Blood cancers affect the production and function of your blood cells. Most of the cases blood cancer starts in the bone marrow where blood is produced. Stem cells in your bone marrow get matured and developed into three types of blood cells: red blood cells, white blood cells, or platelets. In most blood cancers, the normal blood cell development process is interrupted by the uncontrolled growth of an abnormal type of blood cell.
The abnormal blood cells, or cancerous cells, prevent your blood from performing many of its functions, like fighting off infections or preventing serious bleeding. There are types of blood cancer i.e., Leukemia, Lymphoma, and Myeloma. Manaaki provides best Cancer hospitals in India for blood cancer treatment.
Risk factor: Risk Factors are identified characteristics that can potentially increase a person’s likelihood of developing a condition. The causes of blood cancer are still unclear, however, there are certain risk factors that can be associated with blood cancer
Gender: Some blood cancers occur more often in males than females. However, this doesn’t mean that females don’t get blood cancer. There are simply a higher percentage of males who get certain blood cancers than females.
Effect of some chemotherapy drugs: Some chemotherapy drugs, including alkylating agents, platinum agents, and topoisomerase II inhibitors, have been linked to an increased risk of certain blood cancers.
Exposure to radiation: Previous exposure to radiation treatment for other cancers can increase the risk of developing blood cancer.
Contact with some chemicals: Certain chemicals, including some used in chemotherapy treatments used for cancer, can increase a person’s risk of developing blood cancer.

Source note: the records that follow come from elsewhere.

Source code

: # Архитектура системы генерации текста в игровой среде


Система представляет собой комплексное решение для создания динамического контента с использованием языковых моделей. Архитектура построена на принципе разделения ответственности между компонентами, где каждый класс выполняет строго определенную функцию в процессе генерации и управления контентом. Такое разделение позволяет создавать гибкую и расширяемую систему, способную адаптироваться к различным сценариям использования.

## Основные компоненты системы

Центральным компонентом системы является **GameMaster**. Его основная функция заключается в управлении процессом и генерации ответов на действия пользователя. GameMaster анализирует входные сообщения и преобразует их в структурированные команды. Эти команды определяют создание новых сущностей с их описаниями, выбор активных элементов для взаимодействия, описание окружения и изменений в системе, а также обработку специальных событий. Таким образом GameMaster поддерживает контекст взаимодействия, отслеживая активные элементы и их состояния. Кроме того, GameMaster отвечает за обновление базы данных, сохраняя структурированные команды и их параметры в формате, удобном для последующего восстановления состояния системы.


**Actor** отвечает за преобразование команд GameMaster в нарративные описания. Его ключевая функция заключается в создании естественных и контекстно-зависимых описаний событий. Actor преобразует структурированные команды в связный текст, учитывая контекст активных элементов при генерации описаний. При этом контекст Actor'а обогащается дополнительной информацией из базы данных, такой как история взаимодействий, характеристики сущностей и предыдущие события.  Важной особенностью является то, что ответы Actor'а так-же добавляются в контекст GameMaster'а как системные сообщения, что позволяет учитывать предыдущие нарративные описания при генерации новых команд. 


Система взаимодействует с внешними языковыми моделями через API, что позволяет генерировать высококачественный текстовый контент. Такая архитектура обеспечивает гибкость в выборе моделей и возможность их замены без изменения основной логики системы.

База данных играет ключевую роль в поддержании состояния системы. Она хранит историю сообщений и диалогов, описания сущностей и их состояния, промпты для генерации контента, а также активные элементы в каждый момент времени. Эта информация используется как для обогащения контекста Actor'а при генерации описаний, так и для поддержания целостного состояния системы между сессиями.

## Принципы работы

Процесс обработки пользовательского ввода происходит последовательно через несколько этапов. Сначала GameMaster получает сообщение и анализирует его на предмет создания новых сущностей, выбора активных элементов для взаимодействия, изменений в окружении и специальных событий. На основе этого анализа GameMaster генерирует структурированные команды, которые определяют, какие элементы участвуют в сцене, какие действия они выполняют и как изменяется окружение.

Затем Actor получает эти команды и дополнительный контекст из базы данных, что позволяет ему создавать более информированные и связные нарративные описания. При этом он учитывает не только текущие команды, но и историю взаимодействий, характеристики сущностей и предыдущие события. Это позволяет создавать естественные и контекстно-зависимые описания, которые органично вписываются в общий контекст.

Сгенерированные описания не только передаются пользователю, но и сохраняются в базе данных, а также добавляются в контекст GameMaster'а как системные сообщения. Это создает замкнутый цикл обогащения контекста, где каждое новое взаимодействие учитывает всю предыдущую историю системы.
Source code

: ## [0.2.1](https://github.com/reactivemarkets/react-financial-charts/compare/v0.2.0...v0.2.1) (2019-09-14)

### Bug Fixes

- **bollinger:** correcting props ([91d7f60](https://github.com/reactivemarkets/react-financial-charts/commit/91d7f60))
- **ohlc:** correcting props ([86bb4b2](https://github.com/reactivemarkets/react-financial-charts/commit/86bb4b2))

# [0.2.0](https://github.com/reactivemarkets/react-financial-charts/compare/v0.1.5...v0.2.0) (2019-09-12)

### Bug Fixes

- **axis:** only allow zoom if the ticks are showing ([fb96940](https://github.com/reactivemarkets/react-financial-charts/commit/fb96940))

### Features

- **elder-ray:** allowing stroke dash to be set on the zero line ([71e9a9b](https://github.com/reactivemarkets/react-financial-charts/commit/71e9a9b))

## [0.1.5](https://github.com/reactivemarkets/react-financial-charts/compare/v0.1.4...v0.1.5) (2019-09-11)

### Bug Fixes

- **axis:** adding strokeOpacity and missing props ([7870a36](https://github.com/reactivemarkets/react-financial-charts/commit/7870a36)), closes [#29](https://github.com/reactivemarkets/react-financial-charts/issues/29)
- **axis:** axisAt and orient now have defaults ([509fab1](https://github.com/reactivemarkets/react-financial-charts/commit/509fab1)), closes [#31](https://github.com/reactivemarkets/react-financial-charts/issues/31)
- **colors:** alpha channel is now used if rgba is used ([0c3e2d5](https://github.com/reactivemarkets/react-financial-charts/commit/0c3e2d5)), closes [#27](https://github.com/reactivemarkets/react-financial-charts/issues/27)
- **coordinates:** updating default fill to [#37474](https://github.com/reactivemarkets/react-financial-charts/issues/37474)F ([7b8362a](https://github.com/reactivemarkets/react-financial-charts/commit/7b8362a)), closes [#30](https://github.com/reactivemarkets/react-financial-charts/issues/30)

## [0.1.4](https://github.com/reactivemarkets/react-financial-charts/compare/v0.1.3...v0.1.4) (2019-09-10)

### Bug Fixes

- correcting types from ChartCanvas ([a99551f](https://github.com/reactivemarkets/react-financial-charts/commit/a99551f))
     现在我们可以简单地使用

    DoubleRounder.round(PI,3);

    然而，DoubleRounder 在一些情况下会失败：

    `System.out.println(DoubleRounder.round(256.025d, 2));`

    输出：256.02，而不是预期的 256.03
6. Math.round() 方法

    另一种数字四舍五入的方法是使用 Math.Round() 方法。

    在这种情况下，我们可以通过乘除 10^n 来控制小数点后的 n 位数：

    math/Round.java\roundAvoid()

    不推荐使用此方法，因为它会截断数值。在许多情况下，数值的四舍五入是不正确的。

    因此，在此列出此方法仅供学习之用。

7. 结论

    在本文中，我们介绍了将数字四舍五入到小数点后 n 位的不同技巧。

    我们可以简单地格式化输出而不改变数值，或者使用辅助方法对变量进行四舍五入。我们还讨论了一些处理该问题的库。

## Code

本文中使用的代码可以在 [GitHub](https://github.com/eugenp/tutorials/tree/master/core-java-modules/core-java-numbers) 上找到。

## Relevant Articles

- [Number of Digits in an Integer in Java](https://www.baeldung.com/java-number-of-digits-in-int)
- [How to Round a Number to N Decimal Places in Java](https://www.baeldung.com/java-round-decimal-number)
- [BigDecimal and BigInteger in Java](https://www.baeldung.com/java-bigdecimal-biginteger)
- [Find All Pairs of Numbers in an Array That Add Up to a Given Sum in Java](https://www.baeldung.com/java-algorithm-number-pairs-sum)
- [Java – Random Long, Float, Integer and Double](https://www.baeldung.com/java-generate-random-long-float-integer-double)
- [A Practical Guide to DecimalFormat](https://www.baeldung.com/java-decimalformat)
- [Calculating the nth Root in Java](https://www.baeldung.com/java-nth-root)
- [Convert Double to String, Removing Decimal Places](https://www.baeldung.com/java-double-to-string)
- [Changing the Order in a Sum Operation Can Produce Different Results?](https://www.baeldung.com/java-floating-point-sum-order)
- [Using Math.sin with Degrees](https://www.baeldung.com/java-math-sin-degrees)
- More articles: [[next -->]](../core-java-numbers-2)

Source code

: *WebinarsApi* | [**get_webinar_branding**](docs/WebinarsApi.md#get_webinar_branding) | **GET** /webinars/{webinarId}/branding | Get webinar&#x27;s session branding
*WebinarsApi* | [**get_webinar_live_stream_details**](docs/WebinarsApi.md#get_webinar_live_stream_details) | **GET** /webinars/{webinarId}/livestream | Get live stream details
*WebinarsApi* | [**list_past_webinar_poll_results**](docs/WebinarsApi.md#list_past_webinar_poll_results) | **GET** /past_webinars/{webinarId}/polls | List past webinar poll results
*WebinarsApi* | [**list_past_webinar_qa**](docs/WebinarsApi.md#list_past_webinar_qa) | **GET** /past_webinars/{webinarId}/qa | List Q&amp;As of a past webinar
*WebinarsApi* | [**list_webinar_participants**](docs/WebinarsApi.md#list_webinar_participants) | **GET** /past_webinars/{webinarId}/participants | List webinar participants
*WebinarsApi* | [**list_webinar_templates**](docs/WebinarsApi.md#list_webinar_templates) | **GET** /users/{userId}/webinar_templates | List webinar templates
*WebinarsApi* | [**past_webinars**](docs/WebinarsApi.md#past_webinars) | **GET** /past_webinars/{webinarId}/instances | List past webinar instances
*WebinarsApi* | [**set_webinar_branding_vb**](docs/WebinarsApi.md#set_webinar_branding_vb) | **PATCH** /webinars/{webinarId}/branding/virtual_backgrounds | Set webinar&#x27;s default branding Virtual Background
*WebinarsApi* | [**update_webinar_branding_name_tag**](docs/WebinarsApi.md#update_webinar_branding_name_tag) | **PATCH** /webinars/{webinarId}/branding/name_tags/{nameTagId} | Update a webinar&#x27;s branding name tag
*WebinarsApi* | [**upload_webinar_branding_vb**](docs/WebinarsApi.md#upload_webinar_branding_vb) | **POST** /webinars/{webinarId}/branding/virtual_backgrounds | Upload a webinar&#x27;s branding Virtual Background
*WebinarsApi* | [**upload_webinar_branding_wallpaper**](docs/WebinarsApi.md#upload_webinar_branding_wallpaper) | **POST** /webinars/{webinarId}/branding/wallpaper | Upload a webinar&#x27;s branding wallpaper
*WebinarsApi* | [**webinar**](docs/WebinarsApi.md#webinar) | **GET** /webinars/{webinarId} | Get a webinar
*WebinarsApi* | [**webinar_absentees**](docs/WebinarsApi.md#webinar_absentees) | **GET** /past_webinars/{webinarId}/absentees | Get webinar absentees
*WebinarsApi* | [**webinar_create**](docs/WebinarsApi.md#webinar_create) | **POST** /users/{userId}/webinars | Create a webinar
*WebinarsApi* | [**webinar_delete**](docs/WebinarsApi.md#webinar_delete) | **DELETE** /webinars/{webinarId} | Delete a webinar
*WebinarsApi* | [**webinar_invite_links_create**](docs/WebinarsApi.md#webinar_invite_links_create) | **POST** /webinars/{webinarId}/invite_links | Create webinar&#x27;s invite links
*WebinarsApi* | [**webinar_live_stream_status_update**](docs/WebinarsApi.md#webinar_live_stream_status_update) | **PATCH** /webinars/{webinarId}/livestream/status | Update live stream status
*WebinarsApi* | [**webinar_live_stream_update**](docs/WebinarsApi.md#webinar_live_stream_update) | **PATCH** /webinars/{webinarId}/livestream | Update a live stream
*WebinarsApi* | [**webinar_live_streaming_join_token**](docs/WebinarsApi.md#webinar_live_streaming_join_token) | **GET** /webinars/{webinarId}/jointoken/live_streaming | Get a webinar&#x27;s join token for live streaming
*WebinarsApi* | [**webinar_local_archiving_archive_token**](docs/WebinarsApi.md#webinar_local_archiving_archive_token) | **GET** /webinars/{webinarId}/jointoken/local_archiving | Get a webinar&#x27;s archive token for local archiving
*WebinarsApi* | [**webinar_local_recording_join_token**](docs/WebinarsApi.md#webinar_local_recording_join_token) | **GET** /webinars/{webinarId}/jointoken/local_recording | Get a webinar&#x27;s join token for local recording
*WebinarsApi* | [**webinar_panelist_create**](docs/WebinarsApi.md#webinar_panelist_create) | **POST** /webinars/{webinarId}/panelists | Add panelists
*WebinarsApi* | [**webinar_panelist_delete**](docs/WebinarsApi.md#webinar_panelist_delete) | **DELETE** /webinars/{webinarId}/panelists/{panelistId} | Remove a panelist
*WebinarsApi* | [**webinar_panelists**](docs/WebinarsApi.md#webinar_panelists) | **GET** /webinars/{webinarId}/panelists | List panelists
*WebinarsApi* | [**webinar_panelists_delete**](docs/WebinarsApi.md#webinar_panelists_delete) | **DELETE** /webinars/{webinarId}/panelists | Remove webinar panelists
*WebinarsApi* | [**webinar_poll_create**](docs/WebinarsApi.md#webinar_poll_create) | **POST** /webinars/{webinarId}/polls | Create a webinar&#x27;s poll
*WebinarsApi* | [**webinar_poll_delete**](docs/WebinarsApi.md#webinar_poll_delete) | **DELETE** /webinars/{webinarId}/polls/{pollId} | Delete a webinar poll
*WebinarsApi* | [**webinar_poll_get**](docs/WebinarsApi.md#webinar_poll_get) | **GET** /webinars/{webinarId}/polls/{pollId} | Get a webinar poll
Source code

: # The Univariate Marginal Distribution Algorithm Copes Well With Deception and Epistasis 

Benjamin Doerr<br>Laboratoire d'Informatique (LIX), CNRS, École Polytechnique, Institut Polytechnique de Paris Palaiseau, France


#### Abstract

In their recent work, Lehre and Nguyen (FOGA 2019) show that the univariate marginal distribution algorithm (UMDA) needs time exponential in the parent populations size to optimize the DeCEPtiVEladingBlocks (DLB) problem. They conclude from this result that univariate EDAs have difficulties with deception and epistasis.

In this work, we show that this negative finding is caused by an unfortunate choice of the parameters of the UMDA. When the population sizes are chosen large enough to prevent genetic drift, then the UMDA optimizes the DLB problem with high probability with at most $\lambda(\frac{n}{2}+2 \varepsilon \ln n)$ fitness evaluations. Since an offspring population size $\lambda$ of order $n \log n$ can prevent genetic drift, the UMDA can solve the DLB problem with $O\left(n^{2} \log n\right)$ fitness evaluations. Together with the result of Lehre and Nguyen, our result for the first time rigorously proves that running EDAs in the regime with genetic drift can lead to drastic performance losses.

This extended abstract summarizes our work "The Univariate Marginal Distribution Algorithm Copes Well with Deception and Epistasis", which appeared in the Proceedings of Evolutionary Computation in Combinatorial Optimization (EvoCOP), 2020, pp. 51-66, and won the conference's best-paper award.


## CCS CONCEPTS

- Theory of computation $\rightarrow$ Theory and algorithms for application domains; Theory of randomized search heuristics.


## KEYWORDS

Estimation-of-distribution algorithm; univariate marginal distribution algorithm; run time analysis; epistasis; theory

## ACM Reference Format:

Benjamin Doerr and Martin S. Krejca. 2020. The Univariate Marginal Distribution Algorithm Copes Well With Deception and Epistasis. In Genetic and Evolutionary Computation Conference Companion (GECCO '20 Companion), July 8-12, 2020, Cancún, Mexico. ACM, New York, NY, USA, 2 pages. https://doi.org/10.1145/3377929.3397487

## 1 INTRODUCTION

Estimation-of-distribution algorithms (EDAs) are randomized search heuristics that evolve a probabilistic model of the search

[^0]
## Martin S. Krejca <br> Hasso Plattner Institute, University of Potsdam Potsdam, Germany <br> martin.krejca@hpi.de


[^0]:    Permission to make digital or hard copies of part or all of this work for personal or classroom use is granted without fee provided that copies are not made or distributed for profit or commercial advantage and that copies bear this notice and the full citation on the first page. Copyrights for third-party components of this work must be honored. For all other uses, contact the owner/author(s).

There are some inherited syndromes that are associated with a higher risk of developing certain blood cancers, including Fanconianemia, Bloom syndrome, ataxia-telangiectasia, Diamond-Blackfananemia, Schwachman-Diamond syndrome, Down syndrome, severe congenital neutropenia, trisomy 8, and neurofibromatosis type 1.
Having a family history of blood cancer: Having a close family member (like a parent or a sibling) who has a certain blood cancer can potentially increase a person’s risk of developing the disease.
Types of Blood Cancer:
- Leukemia is a type of cancer found in your blood and bone marrow, is caused by the rapid production of abnormal white blood cells. The high number of abnormal white blood cells is not able to fight infection, and they impair the ability of the bone marrow to produce red blood cells and platelets.
- Lymphoma is a type of blood cancer that affects the lymphatic system, which removes excess fluids from your body and produces immune cells. It is a type of white blood cell that fights infection. Abnormal lymphocytes become lymphoma cells, which multiply and collect in your lymph nodes and other tissues. Over time, these cancerous cells impair your immune system.
- Myeloma is a cancer of the plasma cells. Plasma cells are white blood cells that produce disease- and infection-fighting antibodies in your body. These cells prevent the normal production of antibodies, leaving your body’s immune system weakened and susceptible to infection.
Signs and symptoms of Blood Cancer:
Each type of blood cancer is different, but they can share some common symptoms and signs. Some people may not have any symptoms until the disease is advanced. Additionally, sometimes the symptoms may be mistaken for a severe cold or flu.
- Coughing or chest pain
- Fever or chills
- Frequent infections
- Itchy skin or rash
- Loss of appetite or nausea
- Night sweats
- Persistent weakness and fatigue
- Shortness of breath
- Swollen, painless lymph nodes in the neck, armpits, or groin
The success rate of blood cancer survival depends how early the cancer is identified. However, it can be anywhere between 60-90% depending on the treatment protocol chosen and early detection of blood cancer. There is a 70% success rate seen in patients who have undergone bone marrow transplant as a treatment for blood.